Government intervention can stabilise markets. It can also distort them, creating dependencies, crowding out private capital that might otherwise return, and concentrating risk in institutions ultimately backed by taxpayers with no choice in the matter. The Geneva Association has warned directly that society ultimately bears the cost of fragmentation: as private capital retreats, firms and individuals have less coverage and less support, with the most vulnerable communities the most exposed.
For business leaders, this shift introduces a different operating reality, one that is not yet fully reflected in most corporate planning or risk frameworks.
The first reality is that the cost of risk is rising and will continue to rise in ways that vary sharply by location, sector and asset type. Properties in climate-exposed regions are becoming harder and more expensive to insure. Supply chains running through geopolitically contested areas carry elevated and volatile risk premiums. Operations in markets where private investment has retreated face infrastructure gaps and financial system gaps that can directly affect business performance. These are not tail risks to be modelled in stress scenarios. They are structural features of the environment that need to be priced into strategy.
The second reality is that risk can no longer always be transferred or externalised efficiently. For much of the past generation, organisations could assume that insurance markets, capital markets and global diversification would absorb most of their exposure. As these mechanisms weaken, risk becomes more concentrated within the system itself, and increasingly within the organisations operating in that system. The question is no longer simply whether a given risk can be transferred. It is: if it cannot be transferred, how do we operate with it?

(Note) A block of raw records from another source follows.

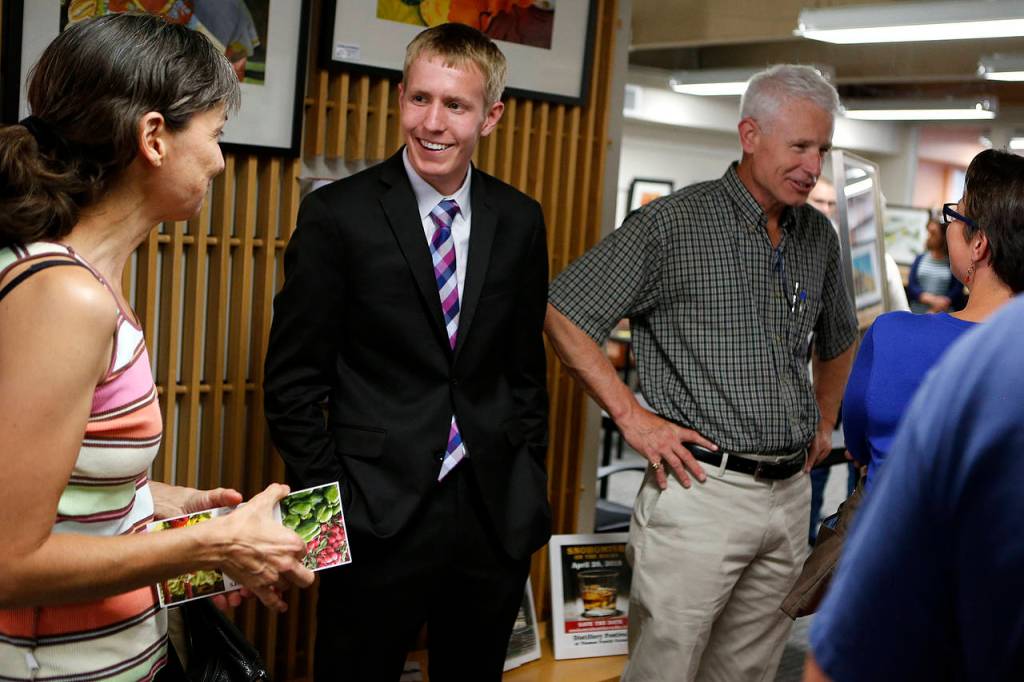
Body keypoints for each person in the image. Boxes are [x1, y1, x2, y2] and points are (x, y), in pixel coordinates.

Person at [0, 14, 314, 681]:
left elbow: (61, 487)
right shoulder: (64, 297)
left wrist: (167, 508)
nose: (221, 162)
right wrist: (216, 543)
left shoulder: (84, 279)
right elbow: (8, 559)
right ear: (153, 138)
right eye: (214, 135)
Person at [545, 64, 858, 681]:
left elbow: (840, 338)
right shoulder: (672, 225)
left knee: (749, 672)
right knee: (667, 669)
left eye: (821, 148)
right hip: (698, 494)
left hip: (790, 495)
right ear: (750, 134)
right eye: (799, 146)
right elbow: (564, 314)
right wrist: (633, 419)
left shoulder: (818, 236)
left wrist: (825, 421)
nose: (812, 165)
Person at [263, 23, 550, 682]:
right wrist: (328, 519)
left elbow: (523, 372)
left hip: (492, 514)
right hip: (370, 513)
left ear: (491, 116)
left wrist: (528, 484)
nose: (433, 122)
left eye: (456, 105)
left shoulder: (520, 219)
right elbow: (292, 383)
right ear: (400, 99)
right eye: (420, 99)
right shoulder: (338, 215)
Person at [805, 293, 1024, 682]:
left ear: (980, 244)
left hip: (910, 583)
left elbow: (858, 440)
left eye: (950, 226)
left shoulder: (898, 334)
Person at [842, 149, 1024, 492]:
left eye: (955, 214)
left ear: (979, 244)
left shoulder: (891, 337)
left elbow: (857, 443)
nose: (948, 225)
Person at [804, 178, 908, 543]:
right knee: (813, 467)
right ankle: (809, 544)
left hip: (865, 386)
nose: (829, 213)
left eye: (835, 205)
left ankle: (846, 547)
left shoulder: (883, 264)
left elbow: (901, 321)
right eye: (822, 203)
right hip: (819, 382)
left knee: (859, 472)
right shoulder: (811, 257)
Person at [907, 214, 967, 314]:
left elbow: (957, 289)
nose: (928, 237)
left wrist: (941, 304)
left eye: (933, 233)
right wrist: (931, 299)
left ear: (944, 236)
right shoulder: (919, 259)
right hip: (917, 313)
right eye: (928, 232)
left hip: (943, 313)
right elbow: (912, 285)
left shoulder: (953, 262)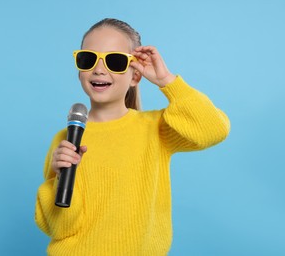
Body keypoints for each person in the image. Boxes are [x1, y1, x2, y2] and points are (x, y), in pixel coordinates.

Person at [34, 18, 230, 255]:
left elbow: (213, 129)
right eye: (88, 59)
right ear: (79, 71)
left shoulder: (155, 129)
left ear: (135, 76)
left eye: (114, 61)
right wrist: (59, 179)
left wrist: (167, 81)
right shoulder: (65, 138)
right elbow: (60, 227)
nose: (99, 69)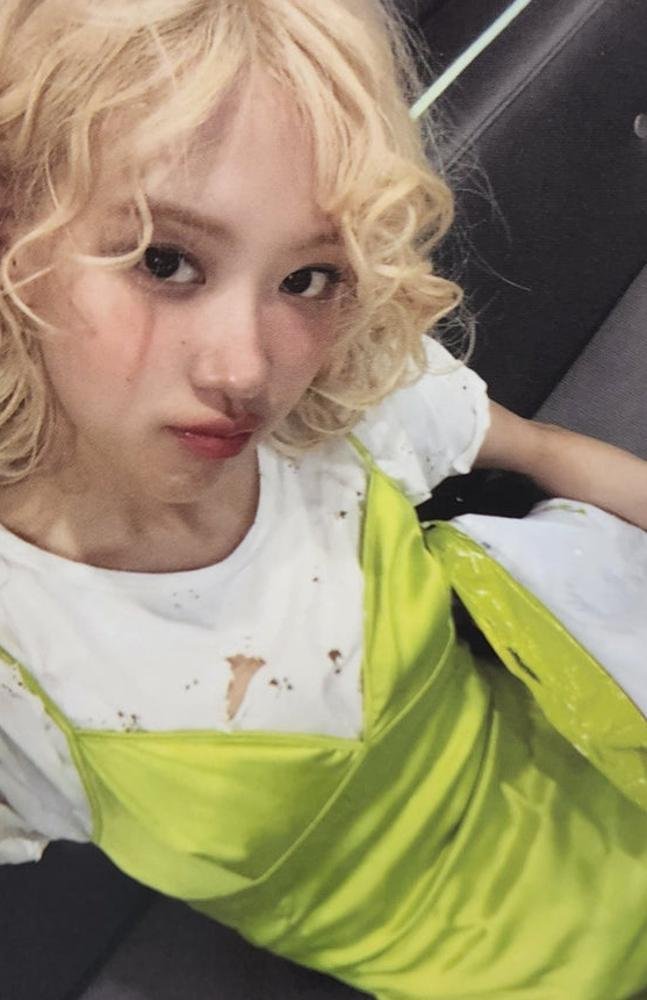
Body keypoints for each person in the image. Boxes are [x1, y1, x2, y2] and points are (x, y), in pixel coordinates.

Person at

That is a fundamentally different question, and most organisations have not yet built the strategic and operational capability to answer it well.
The third reality is that the expanded role of public capital creates genuine opportunity as well as constraint. Where governments are backstopping risk and funding resilience infrastructure, there are commercial opportunities for businesses positioned to work in partnership with public capital rather than in competition with it. Development finance, adaptation technology, political risk insurance and resilience infrastructure are all areas where the retreat of traditional private capital is creating new market space for organisations willing to understand the changed landscape and act accordingly.
The deeper issue is not just the availability of capital. It is what the withdrawal of capital signals. When private markets reprice or exit a risk, they are communicating something: that the risk is not well understood, not easily diversified, or not manageable within existing frameworks. That signal deserves to be taken seriously, not just as a market event but as a strategic indicator.
The idea that markets will always absorb risk is becoming less reliable as a planning assumption. In its place, a different reality is emerging. Some risks will remain uninsured. Some investments will not be made. Some exposures will sit with governments, and some will sit with organisations themselves. The organisations that succeed in navigating this reality will not be those that assume risk can always be externalised. They will be the ones that have built the capability to understand when it cannot, and the strategic flexibility to operate effectively in that condition.
Capital in retreat is not just a financial phenomenon. It is a signal about the world we are now operating in. The organisations that read that signal clearly, and respond to it with strategic intent rather than reactive adjustment, will be the ones best positioned for what comes next.